Signature: _________________ Date: _________

  1. Conduct the survey with at least 5 members of your homegroup.

  2. After the survey, record the responses in a simple table format.

  3. Prepare a brief summary of your findings.

  4. Reflect on the data types you used and how they might be stored in a database.

Remember to thank your participants and respect their privacy by keeping their responses anonymous!

3.6 Primary and Secondary Sources

Primary and secondary sources are two fundamental categories of information used in research and academic studies.

Primary sources are original, first-hand accounts or raw data directly from the time period or event being studied. These can include diaries, interviews, original research papers, photographs, or direct observations. They provide unfiltered, immediate information about a topic.

Secondary sources, on the other hand, are interpretations or analyses of primary sources. These typically include textbooks, review articles, documentaries, or books about historical events. They offer context, background, and expert analysis of primary source material.

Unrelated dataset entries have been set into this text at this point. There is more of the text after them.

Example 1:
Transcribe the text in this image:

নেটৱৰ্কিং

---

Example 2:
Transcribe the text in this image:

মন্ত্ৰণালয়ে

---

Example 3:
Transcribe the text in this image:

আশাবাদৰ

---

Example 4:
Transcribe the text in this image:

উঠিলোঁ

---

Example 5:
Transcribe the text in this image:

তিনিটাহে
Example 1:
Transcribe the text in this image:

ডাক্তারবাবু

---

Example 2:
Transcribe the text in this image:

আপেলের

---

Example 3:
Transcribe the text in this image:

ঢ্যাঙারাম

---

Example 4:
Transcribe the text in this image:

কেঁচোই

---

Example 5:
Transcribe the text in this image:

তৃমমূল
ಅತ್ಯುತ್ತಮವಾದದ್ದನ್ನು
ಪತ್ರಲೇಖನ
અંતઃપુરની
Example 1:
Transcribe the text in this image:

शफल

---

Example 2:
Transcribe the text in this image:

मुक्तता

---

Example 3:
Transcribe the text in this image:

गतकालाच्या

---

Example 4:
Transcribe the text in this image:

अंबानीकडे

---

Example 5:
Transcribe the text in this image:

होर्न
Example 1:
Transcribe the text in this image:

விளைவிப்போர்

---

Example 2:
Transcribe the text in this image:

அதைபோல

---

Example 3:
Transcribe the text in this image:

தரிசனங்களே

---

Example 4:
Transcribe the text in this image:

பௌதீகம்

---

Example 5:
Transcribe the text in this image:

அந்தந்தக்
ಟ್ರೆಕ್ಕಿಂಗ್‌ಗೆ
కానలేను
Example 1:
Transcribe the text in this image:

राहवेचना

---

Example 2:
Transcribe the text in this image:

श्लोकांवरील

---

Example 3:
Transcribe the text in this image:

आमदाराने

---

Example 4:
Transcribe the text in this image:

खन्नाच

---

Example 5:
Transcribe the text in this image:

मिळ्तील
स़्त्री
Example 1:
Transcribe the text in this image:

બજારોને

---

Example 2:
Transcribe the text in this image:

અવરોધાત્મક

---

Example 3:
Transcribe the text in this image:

While primary sources give direct evidence, secondary sources help researchers understand and interpret that evidence within a broader context. Both types of sources are valuable in research, with primary sources offering authenticity and immediacy, and secondary sources providing depth and perspective.

Check your understanding

Is the data you collected from your homegroup considered a primary or secondary source?

3.7 Referencing and Citation

When you’re writing a report or doing a project, it’s important to give credit to the sources of information you use. This is called referencing or citation. It shows where you got your facts and ideas from.

Why is this important?

  1. It shows your teacher that you’ve done proper research.
  2. It allows others to check your sources if they want to learn more.
  3. It helps you avoid plagiarism (using someone else’s work without giving them credit).

There are different citation styles, but one of the most common is APA (American Psychological Association) style. Here’s how to cite different sources in APA:

  1. Book:
    Author’s Last Name, First Initial. (Year of Publication). Title of book. Publisher.

    Example:
    Lewis, M. (2003). Moneyball: The art of winning an unfair game (p. 97). W.W. Norton.

  2. Website: Author’s Last Name, First Initial. (Year, Month Day). Title of page. Website Name. URL

    Example:
    MLB.com Stats. (n.d.). MLB Player Stats 2023. MLB.com. https://www.mlb.com/stats/

  3. Software:
    Author/Developer. (Year). Software Name (Version number) [Computer software]. Publisher/URL

    Example:
    Project Jupyter. (2023). JupyterLab (Version 3.6.3) [Computer software]. https://jupyter.org/

To make citing easier, you can use online tools like https://zbib.org/. Just enter the URL or information about your source, and it will generate a citation for you. Remember to double-check the generated citations, as they might need some adjustments.

Always check with your teacher about which citation style they prefer for your assignments. The most important thing is to include enough information so that someone else can find your source.